SEC Proposes Amendments to Modernize the Regulation D Safe Harbor for Private Offerings
The U.S. Securities and Exchange Commission (SEC) recently proposed revisions to modernize Regulation D under the Securities Act of 1933.1 Regulation D, adopted by the SEC in 1982, was implemented to assist in capital formation by clarifying existing exemptions and providing greater uniformity between federal and state securities registration exemptions. Both private and public entities rely on Regulation D to raise capital without having to spend the considerable time and money in registering securities under federal and state securities laws. The SEC believes that the proposed revisions, if implemented, would increase the number of investors qualified as accredited investors and increase the pool of capital available to companies that engage in exempt offerings relying on Regulation D. However, several of the proposals are designed to avoid perceived abuses in order to balance investor protection against the liberalizing changes.
The SEC’s proposed revisions to Regulation D are summarized as follows:
- Establish a new Rule 507, which would allow most issuers to sell their securities under Regulation D and engage in limited, tombstone-like advertising so long as they sell only to a new category of investors called “large accredited investors.” This new category of investors, estimated by the SEC to cover 1.64 percent of U.S. households, would include individuals who own at least $2.5 million in investments or have annual individual income of at least $400,000 (or aggregate income of $600,000 with one’s spouse). The $2.5 million in investments threshold is identical to the SEC’s December 2006 proposal to enhance the qualification requirements for accredited investors who invest in private pooled investment vehicles. Under the large accredited investor definition, institutional investors would meet the criteria if they have at least $10 million in investments. In addition, securities sold under this exemption would be “covered securities” under the Securities Act of 1933, which would preempt state securities registration requirements for these securities.
- Provide an alternative way to qualify for accredited investor status in addition to the current total assets, net worth, and income standards with a new “investments-owned” threshold of $750,000 for individuals and $5,000,000 for institutions.
- Impose an adjustment for inflation on the standards to meet the accredited investor and Rule 507 large accredited investor definition, but not until July 1, 2012, and only every five years thereafter.
- Add categories of entities to the list of accredited and large accredited investors to include limited liability companies, joint ventures, and college or university endowments.
- Decrease the amount of time from six months to 90 days that issuers are required to wait in order to make offers and sales that will be deemed part of a separate offering under Regulation D.2
- Provide uniform, updated “bad actor” disqualifications for all offerings under Regulation D. Currently, disqualification provisions are found only under one of three Regulation D exemptions and do not apply to Rule 506 offerings, which preempt the application of similar “bad boy” provisions in state exemptions.

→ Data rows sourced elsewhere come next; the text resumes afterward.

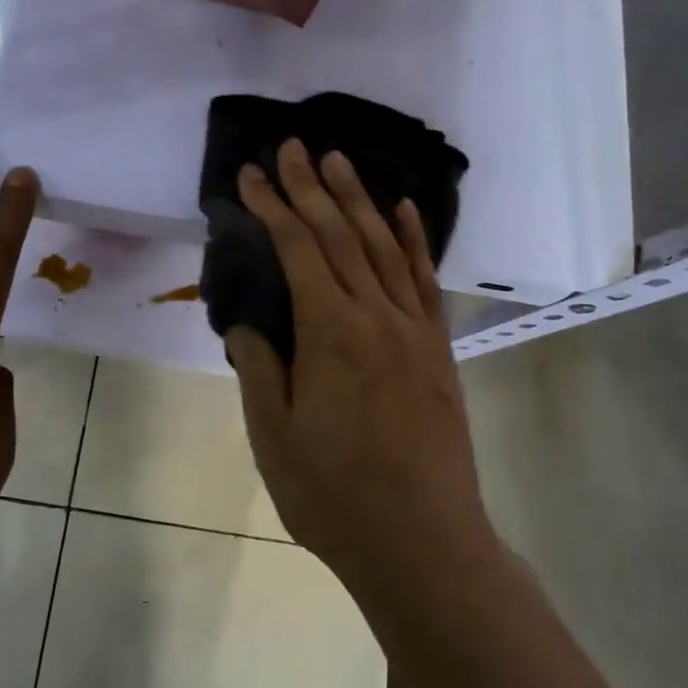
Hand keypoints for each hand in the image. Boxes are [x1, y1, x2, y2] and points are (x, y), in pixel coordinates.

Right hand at [225, 139, 491, 597]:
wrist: (423, 541)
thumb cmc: (334, 495)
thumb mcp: (273, 436)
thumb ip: (258, 368)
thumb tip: (250, 323)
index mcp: (330, 333)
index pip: (297, 250)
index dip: (272, 207)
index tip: (251, 175)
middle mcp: (376, 316)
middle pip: (340, 235)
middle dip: (311, 187)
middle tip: (293, 146)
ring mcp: (414, 330)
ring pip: (384, 247)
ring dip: (359, 200)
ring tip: (339, 161)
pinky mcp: (438, 349)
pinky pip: (425, 280)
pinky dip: (414, 239)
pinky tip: (404, 210)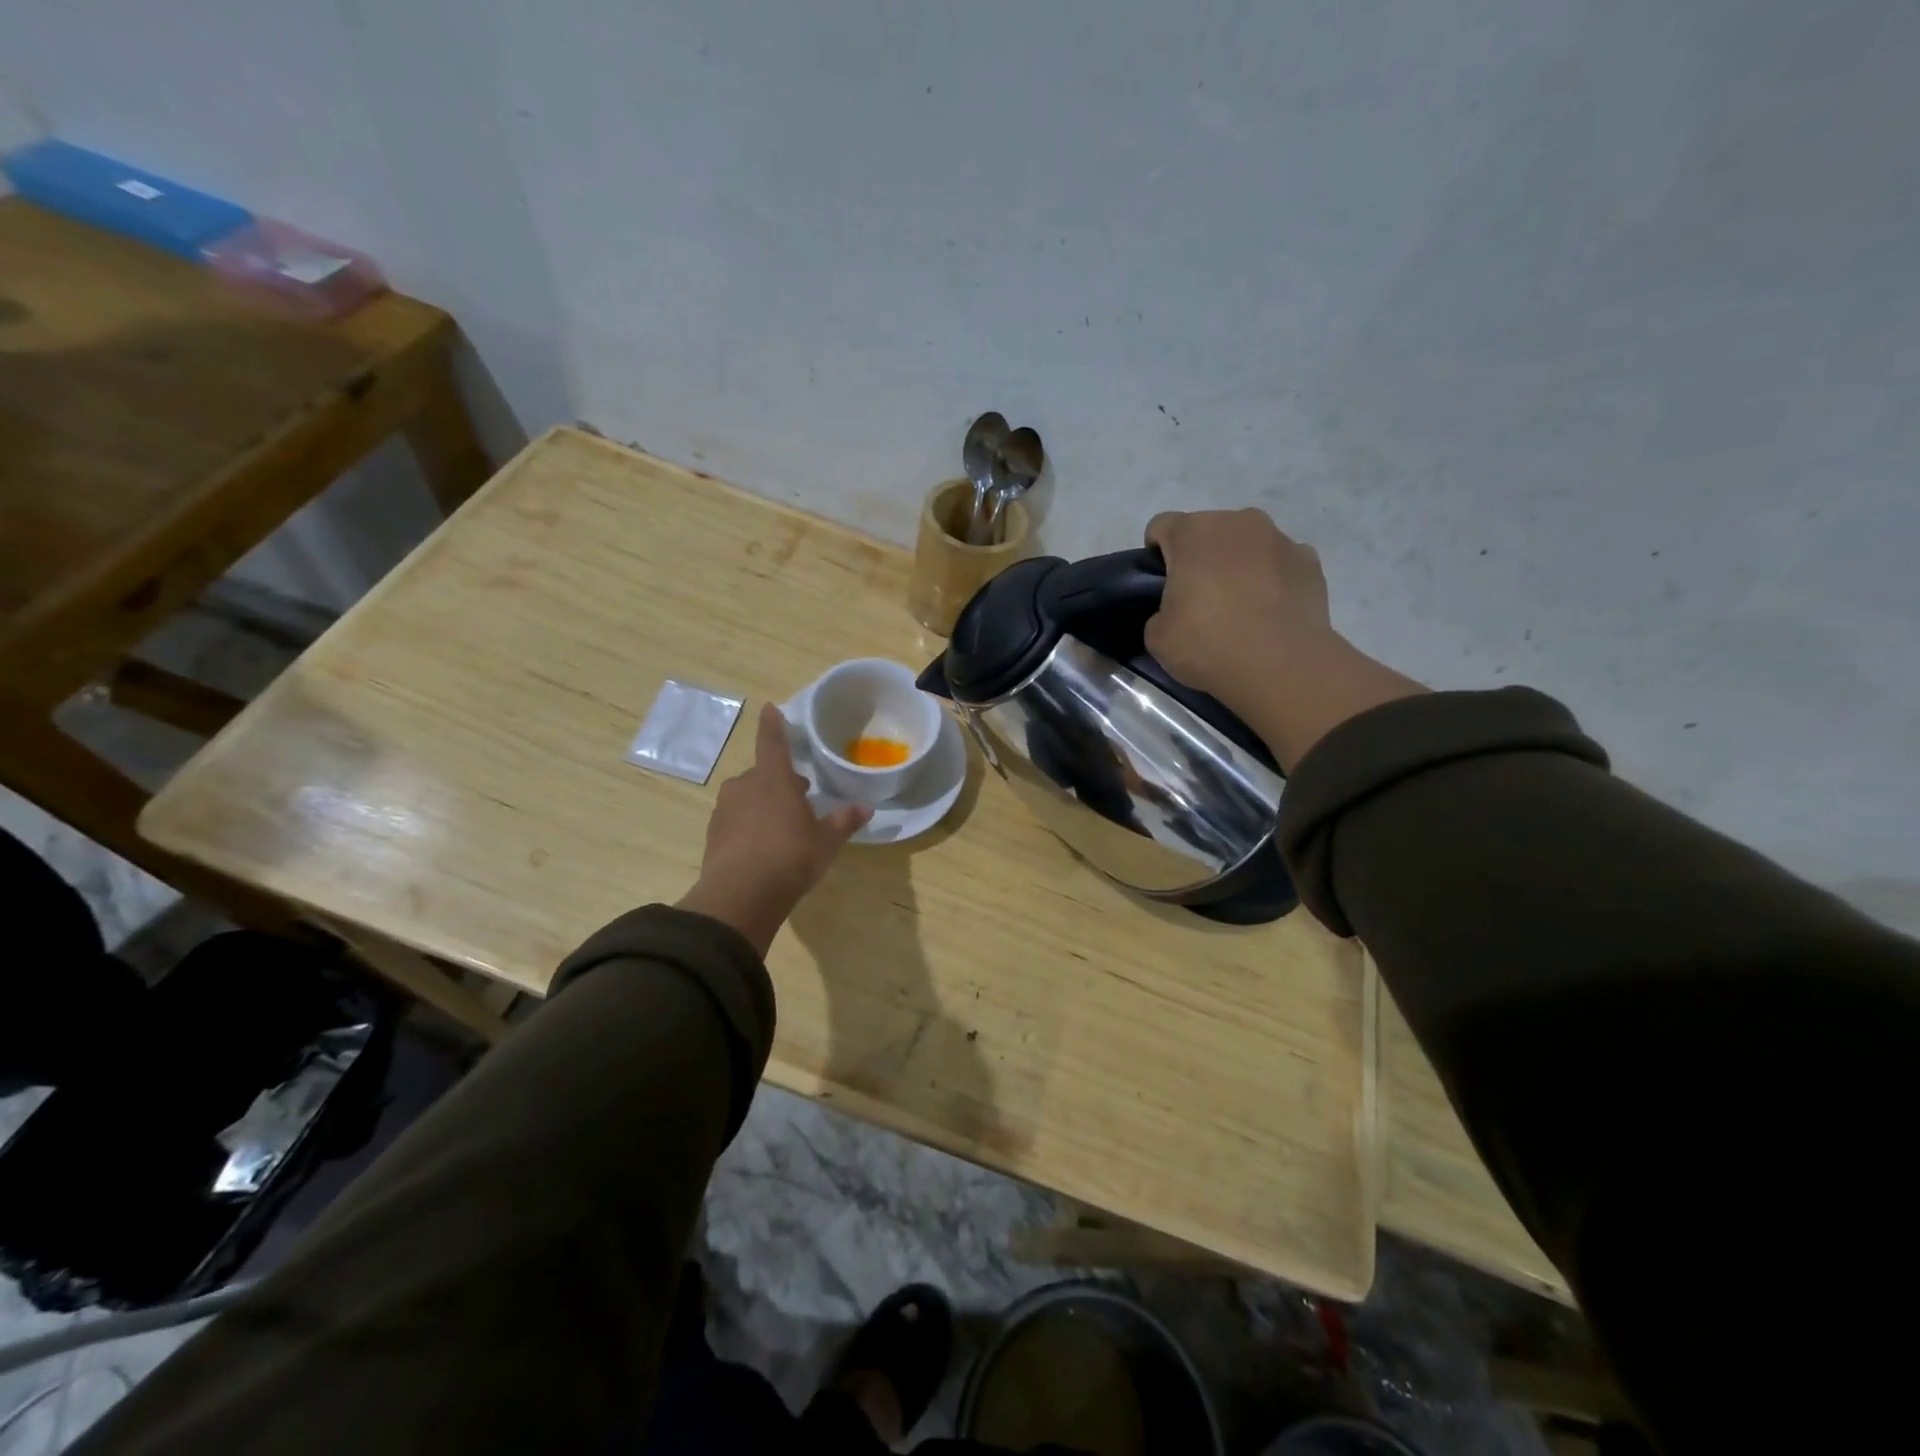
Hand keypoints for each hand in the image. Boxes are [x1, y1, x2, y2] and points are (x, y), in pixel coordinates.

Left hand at [676, 705, 870, 954]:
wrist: (740, 896)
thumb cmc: (790, 856)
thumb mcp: (825, 841)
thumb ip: (843, 821)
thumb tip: (866, 809)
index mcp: (773, 779)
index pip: (773, 742)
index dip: (773, 724)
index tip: (769, 708)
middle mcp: (745, 786)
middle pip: (762, 774)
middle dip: (779, 781)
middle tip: (800, 796)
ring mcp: (725, 810)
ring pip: (747, 797)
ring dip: (763, 804)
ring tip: (783, 826)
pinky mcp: (713, 835)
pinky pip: (735, 820)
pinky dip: (749, 826)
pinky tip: (763, 847)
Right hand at [1145, 509, 1425, 769]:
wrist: (1281, 665)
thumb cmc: (1208, 644)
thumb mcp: (1157, 637)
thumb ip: (1160, 611)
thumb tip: (1176, 612)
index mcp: (1192, 533)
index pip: (1161, 526)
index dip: (1156, 554)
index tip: (1161, 585)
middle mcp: (1237, 522)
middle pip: (1208, 531)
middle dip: (1201, 557)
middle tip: (1199, 600)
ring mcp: (1279, 538)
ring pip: (1247, 544)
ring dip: (1238, 564)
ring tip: (1241, 607)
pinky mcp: (1310, 560)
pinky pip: (1280, 563)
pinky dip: (1273, 579)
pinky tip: (1271, 612)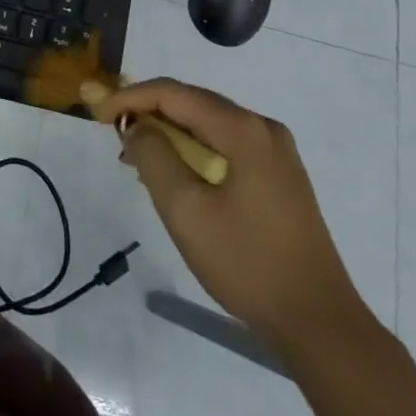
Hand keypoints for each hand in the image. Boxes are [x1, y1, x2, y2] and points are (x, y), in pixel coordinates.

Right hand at [97, 79, 363, 354]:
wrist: (318, 321)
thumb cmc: (246, 262)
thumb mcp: (185, 210)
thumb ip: (153, 156)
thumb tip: (138, 126)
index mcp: (243, 129)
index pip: (173, 93)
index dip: (130, 97)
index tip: (97, 113)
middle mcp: (263, 128)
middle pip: (192, 103)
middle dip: (148, 112)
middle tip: (112, 132)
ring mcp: (276, 152)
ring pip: (208, 125)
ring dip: (169, 134)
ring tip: (134, 158)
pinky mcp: (280, 175)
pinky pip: (225, 146)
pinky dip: (193, 151)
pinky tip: (173, 174)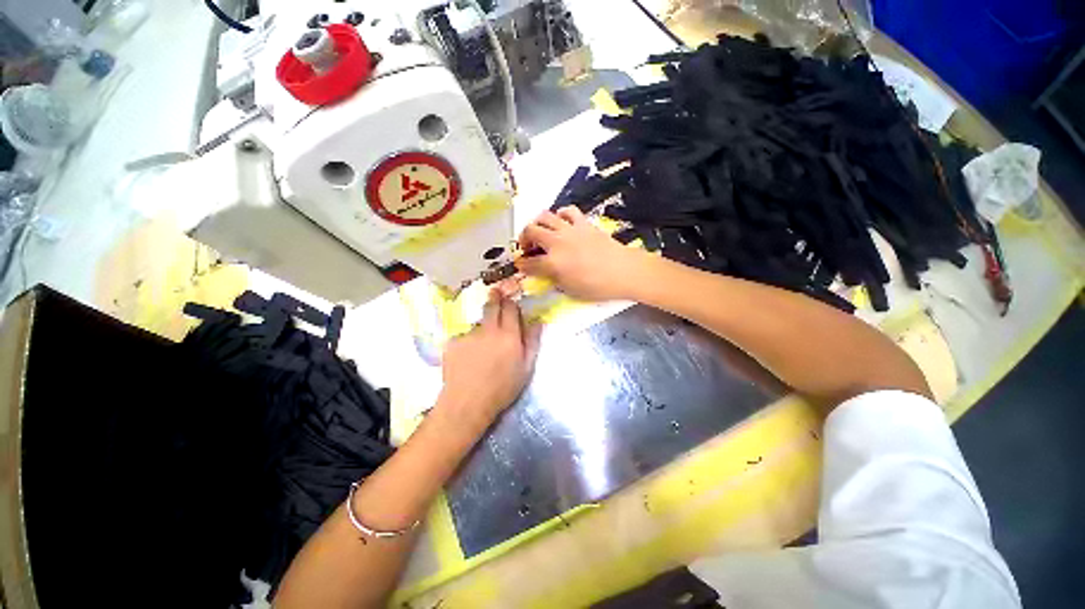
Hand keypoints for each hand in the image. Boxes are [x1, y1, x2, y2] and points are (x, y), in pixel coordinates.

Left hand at [436, 294, 541, 435]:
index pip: (510, 308)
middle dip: (495, 299)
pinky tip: (467, 358)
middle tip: (496, 297)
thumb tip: (537, 321)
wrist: (467, 404)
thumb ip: (532, 342)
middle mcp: (489, 330)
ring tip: (481, 349)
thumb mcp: (526, 368)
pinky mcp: (452, 342)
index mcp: (509, 335)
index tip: (510, 302)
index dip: (511, 303)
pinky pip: (464, 336)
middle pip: (492, 306)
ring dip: (482, 328)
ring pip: (478, 324)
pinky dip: (467, 342)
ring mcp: (468, 334)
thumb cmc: (502, 389)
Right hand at [516, 206, 645, 300]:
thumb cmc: (598, 286)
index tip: (520, 265)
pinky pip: (567, 211)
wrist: (624, 271)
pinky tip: (562, 223)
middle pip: (531, 231)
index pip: (528, 262)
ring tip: (542, 232)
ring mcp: (570, 230)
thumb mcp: (570, 290)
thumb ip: (553, 279)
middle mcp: (557, 242)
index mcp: (553, 263)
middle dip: (523, 239)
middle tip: (528, 247)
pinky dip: (560, 215)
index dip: (521, 264)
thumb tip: (543, 272)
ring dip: (538, 223)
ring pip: (544, 216)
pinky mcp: (584, 223)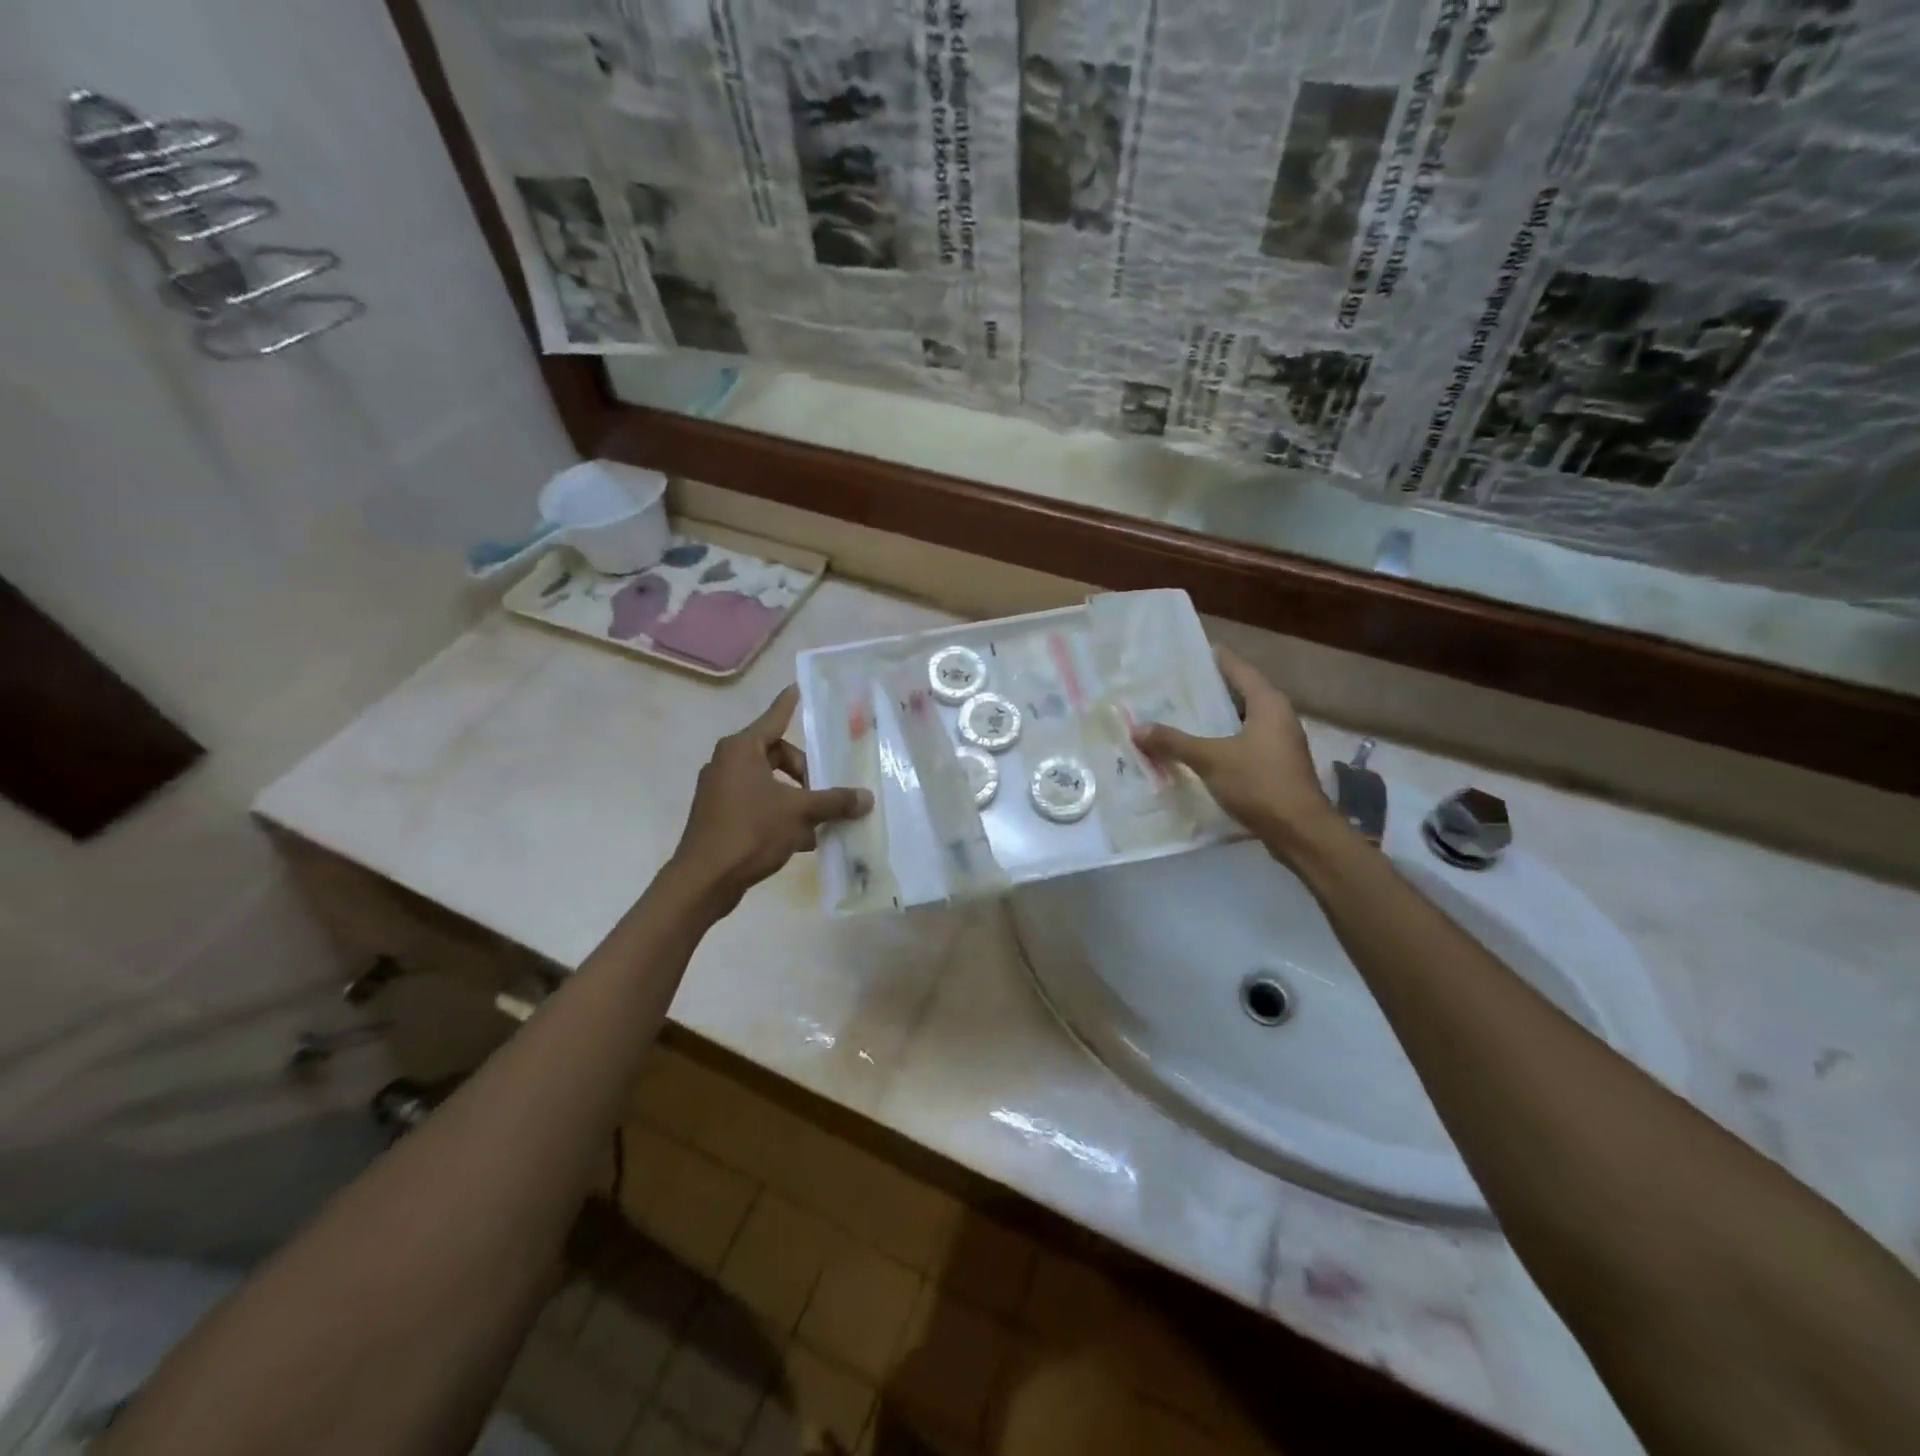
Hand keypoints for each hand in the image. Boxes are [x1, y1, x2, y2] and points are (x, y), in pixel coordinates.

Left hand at [668, 686, 871, 912]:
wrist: (704, 879)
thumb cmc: (751, 832)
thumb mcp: (799, 813)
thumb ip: (834, 801)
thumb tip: (866, 798)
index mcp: (741, 749)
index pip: (774, 718)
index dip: (789, 704)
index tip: (797, 687)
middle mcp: (727, 762)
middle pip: (776, 755)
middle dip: (804, 773)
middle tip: (824, 793)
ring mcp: (719, 790)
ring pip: (768, 783)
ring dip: (795, 798)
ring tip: (818, 821)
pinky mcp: (718, 815)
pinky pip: (757, 803)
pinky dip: (779, 813)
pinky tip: (801, 839)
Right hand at [1131, 645, 1340, 857]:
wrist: (1300, 832)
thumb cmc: (1259, 783)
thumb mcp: (1211, 759)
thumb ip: (1174, 742)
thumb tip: (1138, 728)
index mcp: (1268, 703)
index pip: (1237, 668)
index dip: (1213, 659)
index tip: (1186, 653)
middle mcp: (1277, 717)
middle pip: (1238, 694)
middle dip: (1206, 691)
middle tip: (1170, 686)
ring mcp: (1278, 743)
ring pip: (1238, 721)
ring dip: (1211, 720)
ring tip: (1176, 716)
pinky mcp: (1275, 766)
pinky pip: (1241, 744)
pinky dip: (1219, 742)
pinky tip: (1195, 751)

- Require securities sold under Rule 504 of Regulation D, pursuant to state law exemptions that permit general solicitation and advertising if sales are made exclusively to accredited investors, to be deemed “restricted securities.” This change, which stems from a concern with “pump and dump” schemes, would require a 12-month holding period before these securities could be resold.
The SEC’s proposed revisions to Regulation D as summarized above are open for public comment until October 9, 2007.
In a separate rule proposal3, the SEC proposed to require that Form D be filed electronically with the SEC as opposed to the current paper filing. The interactive online filing system for electronic Form D filings would be acceptable from any computer with Internet access. Filers could input data, which would be tagged automatically and easily searchable by regulators and members of the public.
1 For a complete copy of the proposed revisions, see SEC Release No. 33-8828 “Revisions of Limited Offering Exemptions in Regulation D.” (http://www.sec.gov/rules/proposed.shtml)
2 Regulation D provides that successive or concurrent offerings by the same or related issuers that have certain common characteristics may be “integrated” for purposes of determining if the Regulation D exemption is available. Currently, if the offerings in question are more than six months apart, the offerings will not be deemed to be integrated.